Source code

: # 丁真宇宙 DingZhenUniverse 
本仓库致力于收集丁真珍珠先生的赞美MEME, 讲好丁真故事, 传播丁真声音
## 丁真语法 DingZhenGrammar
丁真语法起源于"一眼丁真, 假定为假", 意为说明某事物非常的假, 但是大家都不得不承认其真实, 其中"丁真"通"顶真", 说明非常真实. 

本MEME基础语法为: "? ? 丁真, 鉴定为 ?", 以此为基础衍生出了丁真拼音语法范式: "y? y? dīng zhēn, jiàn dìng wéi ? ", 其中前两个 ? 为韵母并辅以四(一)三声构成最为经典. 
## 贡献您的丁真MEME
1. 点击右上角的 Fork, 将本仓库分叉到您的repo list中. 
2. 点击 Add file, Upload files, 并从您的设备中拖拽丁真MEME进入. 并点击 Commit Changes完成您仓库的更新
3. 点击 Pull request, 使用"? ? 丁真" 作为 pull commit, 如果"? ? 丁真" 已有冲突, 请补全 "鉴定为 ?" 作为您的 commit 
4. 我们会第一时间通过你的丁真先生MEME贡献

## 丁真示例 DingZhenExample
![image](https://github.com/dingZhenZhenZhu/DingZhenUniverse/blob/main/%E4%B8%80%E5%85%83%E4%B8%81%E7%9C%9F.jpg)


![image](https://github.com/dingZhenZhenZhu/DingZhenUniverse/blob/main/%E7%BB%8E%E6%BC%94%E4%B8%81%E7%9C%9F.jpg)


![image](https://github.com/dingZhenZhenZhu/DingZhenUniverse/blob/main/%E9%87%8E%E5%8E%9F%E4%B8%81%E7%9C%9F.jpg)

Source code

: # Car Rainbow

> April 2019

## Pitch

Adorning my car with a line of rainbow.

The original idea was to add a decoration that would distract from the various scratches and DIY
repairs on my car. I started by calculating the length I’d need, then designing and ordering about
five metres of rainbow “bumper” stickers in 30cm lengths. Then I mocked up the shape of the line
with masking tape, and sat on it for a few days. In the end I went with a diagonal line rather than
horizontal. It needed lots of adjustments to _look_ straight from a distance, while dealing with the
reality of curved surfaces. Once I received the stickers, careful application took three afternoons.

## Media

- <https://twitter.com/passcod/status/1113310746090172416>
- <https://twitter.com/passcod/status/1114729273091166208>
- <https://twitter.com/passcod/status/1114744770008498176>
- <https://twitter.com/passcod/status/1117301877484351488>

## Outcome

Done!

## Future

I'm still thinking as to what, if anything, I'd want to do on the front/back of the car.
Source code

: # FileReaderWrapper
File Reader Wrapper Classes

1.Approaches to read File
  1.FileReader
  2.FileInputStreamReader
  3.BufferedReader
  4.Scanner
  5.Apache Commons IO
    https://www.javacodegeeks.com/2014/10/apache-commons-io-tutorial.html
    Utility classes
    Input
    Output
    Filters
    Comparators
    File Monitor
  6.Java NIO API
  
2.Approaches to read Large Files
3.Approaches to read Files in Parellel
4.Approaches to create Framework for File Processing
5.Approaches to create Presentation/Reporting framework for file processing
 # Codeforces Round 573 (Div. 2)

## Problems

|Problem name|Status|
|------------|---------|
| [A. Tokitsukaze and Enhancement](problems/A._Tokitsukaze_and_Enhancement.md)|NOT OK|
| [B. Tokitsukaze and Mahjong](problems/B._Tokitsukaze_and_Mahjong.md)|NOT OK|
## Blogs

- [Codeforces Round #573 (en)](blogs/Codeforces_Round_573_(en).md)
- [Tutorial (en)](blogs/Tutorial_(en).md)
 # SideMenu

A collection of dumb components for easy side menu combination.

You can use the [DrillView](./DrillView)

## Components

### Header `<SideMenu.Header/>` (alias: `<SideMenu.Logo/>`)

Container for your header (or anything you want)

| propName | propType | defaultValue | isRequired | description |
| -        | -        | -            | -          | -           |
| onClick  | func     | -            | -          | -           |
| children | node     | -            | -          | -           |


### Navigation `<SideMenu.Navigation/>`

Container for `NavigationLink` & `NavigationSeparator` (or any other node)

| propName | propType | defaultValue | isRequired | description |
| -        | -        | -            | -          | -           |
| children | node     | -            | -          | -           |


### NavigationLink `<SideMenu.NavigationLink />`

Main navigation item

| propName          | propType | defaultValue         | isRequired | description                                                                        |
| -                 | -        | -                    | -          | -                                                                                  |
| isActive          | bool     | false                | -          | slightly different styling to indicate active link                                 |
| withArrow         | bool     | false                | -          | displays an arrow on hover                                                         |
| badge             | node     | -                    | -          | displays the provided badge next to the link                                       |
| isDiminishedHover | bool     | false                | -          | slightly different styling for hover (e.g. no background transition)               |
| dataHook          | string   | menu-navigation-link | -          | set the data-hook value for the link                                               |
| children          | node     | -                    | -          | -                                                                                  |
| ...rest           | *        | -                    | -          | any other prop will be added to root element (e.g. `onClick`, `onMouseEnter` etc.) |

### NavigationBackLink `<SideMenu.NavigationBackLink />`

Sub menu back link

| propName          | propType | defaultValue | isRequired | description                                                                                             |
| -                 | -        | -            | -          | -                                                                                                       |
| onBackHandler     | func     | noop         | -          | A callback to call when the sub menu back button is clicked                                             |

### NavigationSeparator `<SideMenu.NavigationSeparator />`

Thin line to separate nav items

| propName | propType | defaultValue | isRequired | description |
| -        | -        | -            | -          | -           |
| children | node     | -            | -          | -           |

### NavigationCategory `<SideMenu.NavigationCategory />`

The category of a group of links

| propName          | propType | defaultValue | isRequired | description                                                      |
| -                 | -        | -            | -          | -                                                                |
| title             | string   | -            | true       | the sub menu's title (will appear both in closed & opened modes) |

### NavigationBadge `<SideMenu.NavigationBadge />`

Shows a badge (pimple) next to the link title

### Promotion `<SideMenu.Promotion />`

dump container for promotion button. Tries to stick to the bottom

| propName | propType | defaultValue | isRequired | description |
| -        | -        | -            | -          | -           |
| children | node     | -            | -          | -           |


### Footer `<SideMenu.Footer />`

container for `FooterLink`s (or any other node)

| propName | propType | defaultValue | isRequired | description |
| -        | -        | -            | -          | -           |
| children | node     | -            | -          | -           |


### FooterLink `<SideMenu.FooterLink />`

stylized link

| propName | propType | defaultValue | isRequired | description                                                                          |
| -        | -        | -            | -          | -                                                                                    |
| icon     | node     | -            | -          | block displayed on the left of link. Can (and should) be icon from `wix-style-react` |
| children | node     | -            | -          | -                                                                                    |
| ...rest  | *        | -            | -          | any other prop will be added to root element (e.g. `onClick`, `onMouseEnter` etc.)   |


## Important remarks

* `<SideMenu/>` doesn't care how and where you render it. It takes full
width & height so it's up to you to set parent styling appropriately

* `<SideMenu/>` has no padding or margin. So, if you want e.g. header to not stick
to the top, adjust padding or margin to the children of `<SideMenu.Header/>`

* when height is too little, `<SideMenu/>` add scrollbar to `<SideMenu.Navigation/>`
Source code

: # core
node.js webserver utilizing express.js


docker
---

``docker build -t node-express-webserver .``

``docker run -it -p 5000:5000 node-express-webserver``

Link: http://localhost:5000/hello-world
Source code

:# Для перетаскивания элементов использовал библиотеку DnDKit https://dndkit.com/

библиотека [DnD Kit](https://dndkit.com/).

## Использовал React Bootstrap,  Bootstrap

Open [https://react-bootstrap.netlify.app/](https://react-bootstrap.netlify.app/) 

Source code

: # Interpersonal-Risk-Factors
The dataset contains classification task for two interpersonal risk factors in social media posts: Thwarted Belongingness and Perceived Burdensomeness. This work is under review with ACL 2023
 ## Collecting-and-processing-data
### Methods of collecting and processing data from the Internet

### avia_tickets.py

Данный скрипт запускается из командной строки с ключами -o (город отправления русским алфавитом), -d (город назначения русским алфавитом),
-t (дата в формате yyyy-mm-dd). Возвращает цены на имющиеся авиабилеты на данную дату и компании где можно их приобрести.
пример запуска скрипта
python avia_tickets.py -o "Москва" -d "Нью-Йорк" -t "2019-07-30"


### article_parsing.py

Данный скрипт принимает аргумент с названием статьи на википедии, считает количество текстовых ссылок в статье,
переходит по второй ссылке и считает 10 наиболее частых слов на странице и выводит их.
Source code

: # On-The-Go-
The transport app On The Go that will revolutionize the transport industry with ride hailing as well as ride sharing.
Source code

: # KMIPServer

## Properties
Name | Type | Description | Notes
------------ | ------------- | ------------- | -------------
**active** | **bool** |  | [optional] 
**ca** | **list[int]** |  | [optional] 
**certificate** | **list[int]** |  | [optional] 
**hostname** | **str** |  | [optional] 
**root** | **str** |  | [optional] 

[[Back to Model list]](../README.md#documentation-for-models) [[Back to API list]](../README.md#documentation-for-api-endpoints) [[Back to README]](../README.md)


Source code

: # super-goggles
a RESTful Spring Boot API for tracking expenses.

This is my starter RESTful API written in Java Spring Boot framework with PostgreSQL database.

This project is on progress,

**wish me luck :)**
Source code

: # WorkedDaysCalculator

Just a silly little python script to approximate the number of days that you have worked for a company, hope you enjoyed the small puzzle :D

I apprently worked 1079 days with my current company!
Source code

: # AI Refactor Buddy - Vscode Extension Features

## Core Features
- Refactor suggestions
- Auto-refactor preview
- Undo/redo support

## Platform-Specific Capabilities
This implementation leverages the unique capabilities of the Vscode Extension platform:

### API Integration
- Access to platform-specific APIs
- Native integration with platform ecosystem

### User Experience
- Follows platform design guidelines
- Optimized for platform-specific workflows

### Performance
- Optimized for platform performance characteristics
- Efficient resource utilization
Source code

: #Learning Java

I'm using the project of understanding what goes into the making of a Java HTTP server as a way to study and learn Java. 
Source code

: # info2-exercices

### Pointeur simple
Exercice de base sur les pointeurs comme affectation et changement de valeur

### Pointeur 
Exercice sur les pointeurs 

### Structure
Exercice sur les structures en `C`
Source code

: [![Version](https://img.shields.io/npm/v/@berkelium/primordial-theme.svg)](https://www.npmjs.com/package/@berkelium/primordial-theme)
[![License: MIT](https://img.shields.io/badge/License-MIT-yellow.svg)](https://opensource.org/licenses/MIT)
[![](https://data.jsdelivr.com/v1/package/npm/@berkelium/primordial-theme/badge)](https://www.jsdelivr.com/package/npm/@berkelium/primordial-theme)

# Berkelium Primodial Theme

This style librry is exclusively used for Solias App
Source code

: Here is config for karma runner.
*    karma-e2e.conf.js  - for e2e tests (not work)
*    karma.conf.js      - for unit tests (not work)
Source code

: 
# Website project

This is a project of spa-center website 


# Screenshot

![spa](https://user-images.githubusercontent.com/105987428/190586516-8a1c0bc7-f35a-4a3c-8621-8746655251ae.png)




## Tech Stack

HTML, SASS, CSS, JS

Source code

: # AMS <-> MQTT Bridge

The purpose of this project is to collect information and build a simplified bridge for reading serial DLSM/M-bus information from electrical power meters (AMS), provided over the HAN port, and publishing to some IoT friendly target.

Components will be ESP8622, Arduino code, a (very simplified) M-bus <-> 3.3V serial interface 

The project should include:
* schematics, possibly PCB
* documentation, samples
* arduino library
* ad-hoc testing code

▸ WHAT THE EXERCISE ASKS: Scan the listing and report each line where the word "tests" shows up.

▸ WORKED SOLUTION:
*    karma-e2e.conf.js  - for e2e tests (not work)
*    karma.conf.js      - for unit tests (not work)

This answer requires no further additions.